First, I need to set up the colors for the graph. There are six types of
weather in the dataset, so I have to create a vector that contains six
different colors. After creating the color palette for the graph, I need
to create labels that will be associated with each color for the
legend.
# sets color palette for the points on the plot
colors <- c("#ff006d", "#ff7d00", "#ffdd00", "#adff02", "#01befe","#8f00ff", "white", "black", "red")
# create the labels for the legend
labels <- c("Clear", "Cloudy", "Foggy", "Severe Wind", "Raining", "Unknown", "N/A")

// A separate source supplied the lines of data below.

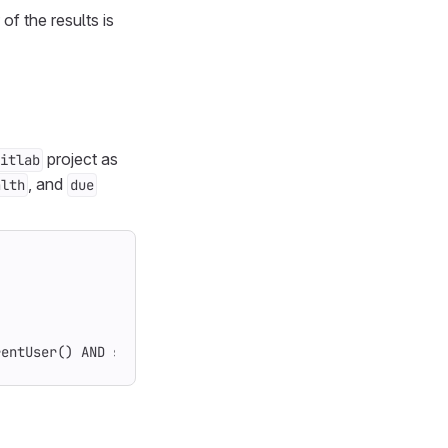
of the results is
project as
itlab
, and
alth
due
rentUser() AND state = opened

Now that we have set up the tooltip, colors, and labels for the graph, let’s set up the graph itself.
First, we will call leaflet() for a GIS graph. Then we will use setView() to set the deafult view over Montgomery County. To make the color points really stand out, I used “Stadia.AlidadeSmooth” to create a monochrome, light map in the function addProviderTiles.

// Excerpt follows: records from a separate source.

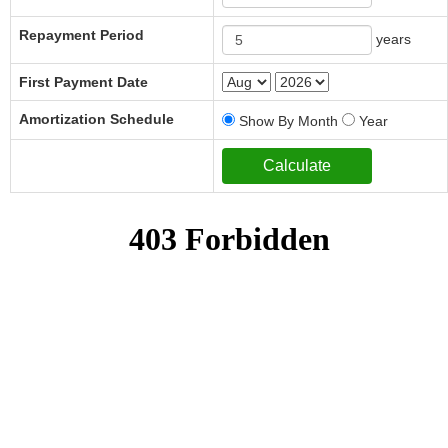
Repayment Period
years
First Payment Date
Amortization Schedule
Show By Month
Year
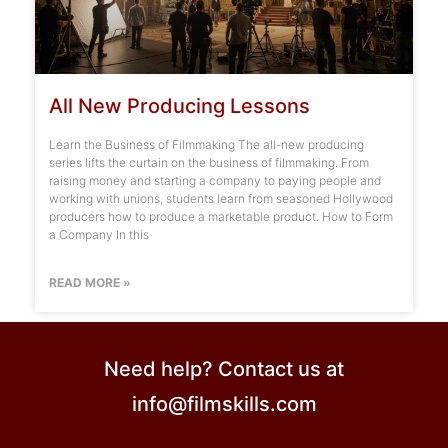
All New Producing Lessons
Learn the Business of Filmmaking The all-new producing
series lifts the curtain on the business of filmmaking. From
raising money and starting a company to paying people and
working with unions, students learn from seasoned Hollywood
producers how to produce a marketable product. How to Form
a Company In this
READ MORE »
Need help? Contact us at
info@filmskills.com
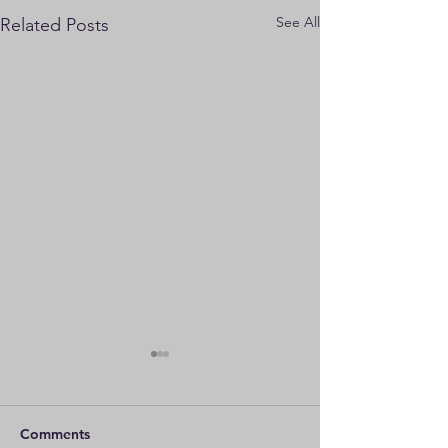
See All
Related Posts
Comments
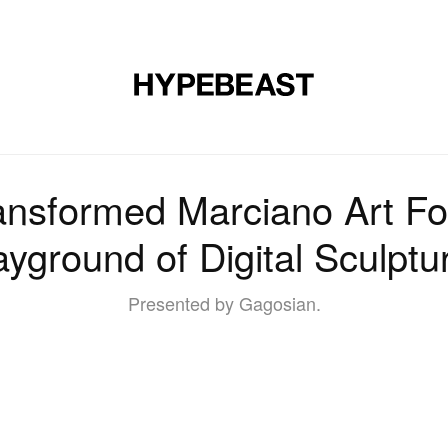
DESIGN
MUSIC
LIFESTYLE
VIDEOS
BRANDS
MAG
ansformed Marciano Art Fo
ayground of Digital Sculptu
Presented by Gagosian.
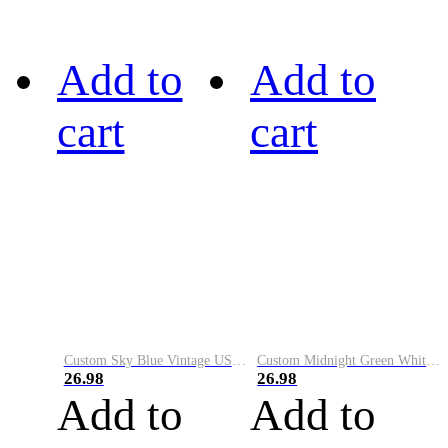
Add to
Add to
cart
cart
Custom Sky Blue Vintage USA Flag-Cream Performance Vapor Golf Polo Shirt
Custom Midnight Green White-Black Performance Vapor Golf Polo Shirt
26.98
26.98
Add to
Add to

To add the points on the map, we will use addCircleMarkers(). The “data” argument is used to indicate which data frame for leaflet to use, in this case it is “crashes_df”. We set the point size using the argument “radius” and I made the radius size two. I used the “colors” argument to
leaflet() |> # calls for leaflet
setView(lng = -77.18, lat = 39.13, zoom =10.2) |> # sets default view for the map
addProviderTiles("Esri.NatGeoWorldMap") |> # sets the visual for the map
addCircleMarkers( # adds the points on the map
data = crashes_df209, # sets the data
radius = 2, # sets the size of the map points
color = "#ff006d",
popup = popupcrash # creates the tooltip
)
## Assuming "longitude" and "latitude" are longitude and latitude, respectively
The graph exhibits all of the car crashes during the month of December from the years 2015-2023. The color of each point represents what weather conditions were present during the crash. An interesting pattern I have observed from the visualization was that the majority of car crashes during the month of December was on Interstate I-270. I also observed that the majority of crashes on the map occur in cities with busier roads such as Gaithersburg or Rockville. If I had a bit more time on the project, I would like to fully incorporate point colors which would correspond with the weather conditions of the crash.